A pesar de los esfuerzos por controlarlo todo, la realidad se llevó puesto cada intento de ilusión de estabilidad económica, política y social impulsado por el gobierno. El dólar sobrevolando los 208 pesos (en el mejor de los casos, ya que muchos operadores dejaron de vender momentáneamente la divisa), la inflación de octubre ha cerrado en valores idénticos su mes previo (a pesar de los congelamientos de precios) y todas las expectativas indican de cara al futuro que nada va a cambiar.
El secretario de Comercio parece no entender bien qué es lo que pasa en la Argentina. A pesar de todo el descrédito que recibió en su víspera el plan de congelamiento de precios no escarmentó en probar seguir adelante con este método que ha fracasado a través de toda la historia económica mundial. Los recientes datos del INDEC dan cuenta de que nada ha servido para nada, más aún, sólo han logrado empeorar las cosas. La inflación de octubre bajo el congelamiento de precios ha sido exactamente igual a la de septiembre: 3,5%. Lo paradójico es que el rubro “Alimentos y bebidas no alcohólicas” (objeto principal del flamante control de precios) paso de sufrir un incremento del 2,9% en septiembre a tener un incremento del 3,4% en el último informe. Está claro que algo no ha salido como el secretario esperaba, a pesar de haber sido advertido una y otra vez por la propia historia.

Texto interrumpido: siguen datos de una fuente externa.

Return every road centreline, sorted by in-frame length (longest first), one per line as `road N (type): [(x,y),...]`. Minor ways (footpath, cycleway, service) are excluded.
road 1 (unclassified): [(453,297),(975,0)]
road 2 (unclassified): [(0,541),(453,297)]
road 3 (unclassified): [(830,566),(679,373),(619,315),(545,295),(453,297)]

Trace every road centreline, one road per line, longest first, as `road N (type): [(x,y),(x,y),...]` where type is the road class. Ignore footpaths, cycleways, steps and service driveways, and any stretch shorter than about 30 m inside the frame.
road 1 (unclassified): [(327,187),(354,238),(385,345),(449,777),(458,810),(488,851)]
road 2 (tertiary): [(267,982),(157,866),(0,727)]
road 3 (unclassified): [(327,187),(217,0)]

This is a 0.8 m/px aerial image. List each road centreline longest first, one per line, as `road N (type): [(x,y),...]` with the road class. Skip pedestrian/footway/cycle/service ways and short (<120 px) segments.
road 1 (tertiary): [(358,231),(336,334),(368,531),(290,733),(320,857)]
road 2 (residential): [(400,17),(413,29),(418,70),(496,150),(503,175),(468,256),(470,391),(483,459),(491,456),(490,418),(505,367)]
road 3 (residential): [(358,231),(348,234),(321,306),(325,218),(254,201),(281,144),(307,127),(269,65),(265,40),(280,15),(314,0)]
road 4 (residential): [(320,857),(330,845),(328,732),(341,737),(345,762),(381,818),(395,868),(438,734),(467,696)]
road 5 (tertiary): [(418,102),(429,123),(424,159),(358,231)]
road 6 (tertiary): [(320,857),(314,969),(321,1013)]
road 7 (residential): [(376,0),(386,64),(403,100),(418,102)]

Tampoco les fue bien con el dólar. Por un lado el gobierno casi al unísono intentó (e intenta) transmitir la inexistencia de importancia del dólar blue. La primera duda que surge es (en caso de ser tan marginal y tan insignificante como dicen que es) el por qué de su prohibición. Por otro lado, no hablan de los dólares legales financieros, que están muy por encima de los valores que por estos días ha mostrado el billete verde que se maneja por fuera del circuito legal. Es interesante la pretensión del gobierno de que la gente piense que el dólar verdadero es aquél que muestran las pizarras oficiales a 104 pesos. Nadie va a creer que el valor del dólar es aquel que jamás podrá adquirir. A pesar de ello el gobierno insiste en que a nadie le importa el billete blue “porque no afecta a los precios”. Se ve que los funcionarios no han recorrido los comercios. De haberlo hecho se hubiesen topado con los sobreprecios que existen en rubros tales como el automotriz o en todo aquello que tenga alguna relación con insumos o productos importados. También les hubiese resultado de gran utilidad sentir en carne propia la realidad de la escasez en decenas de miles de bienes. Estar detrás de un escritorio los debe haber vaciado de cordura.
La inseguridad siempre estuvo ahí, solo que cada día se muestra más cruel y más despiadada. Ya no solo es la pobreza la que acecha a más de la mitad de las personas que sobreviven en el conurbano bonaerense y a tres de cada cuatro chicos que viven allí, ahora también los acribillan para robarles lo poco que ganaron en su día de trabajo mientras intentaban llevar un plato de comida a sus mesas. Nadie hace nada. La inseguridad siempre estuvo, pero estas semanas han mostrado la cara más impiadosa y preocupante: nadie hace nada para que esta realidad en algún momento cambie.
En relación a las últimas elecciones generales del año 2019 estamos esta vez un escalón más abajo en el descenso constante hacia la absoluta degradación: en relación a dos años atrás, el dólar se multiplicó por tres, la brecha cambiaria se multiplicó por seis, la pobreza aumentó del 35,5% al 40,6% (algo así como 2.600.000 nuevos pobres), el salario mínimo pasó de los 232 dólares a los 160 dólares y la jubilación mínima se desvalorizó cayendo desde los 178 dólares en el 2019 hasta los 130 dólares actuales. El dato más relevante es la promesa electoral incumplida, esa que fue un símbolo de la campaña electoral del actual Presidente de la Nación Alberto Fernández: venían a encender la parrilla, y lo cierto es que han prendido fuego todo. En las últimas elecciones con un salario mínimo se podían comprar 74 kilos de asado, hoy alcanza para apenas 48 kilos.
La Argentina no da más, y si no hacen lo que deben hacer, lo que está por delante será mucho peor. El gobierno necesita ver los datos y exacerbar el sentido común, y debe dejar atrás lo que es hoy mero relato cargado de absoluto pobrismo.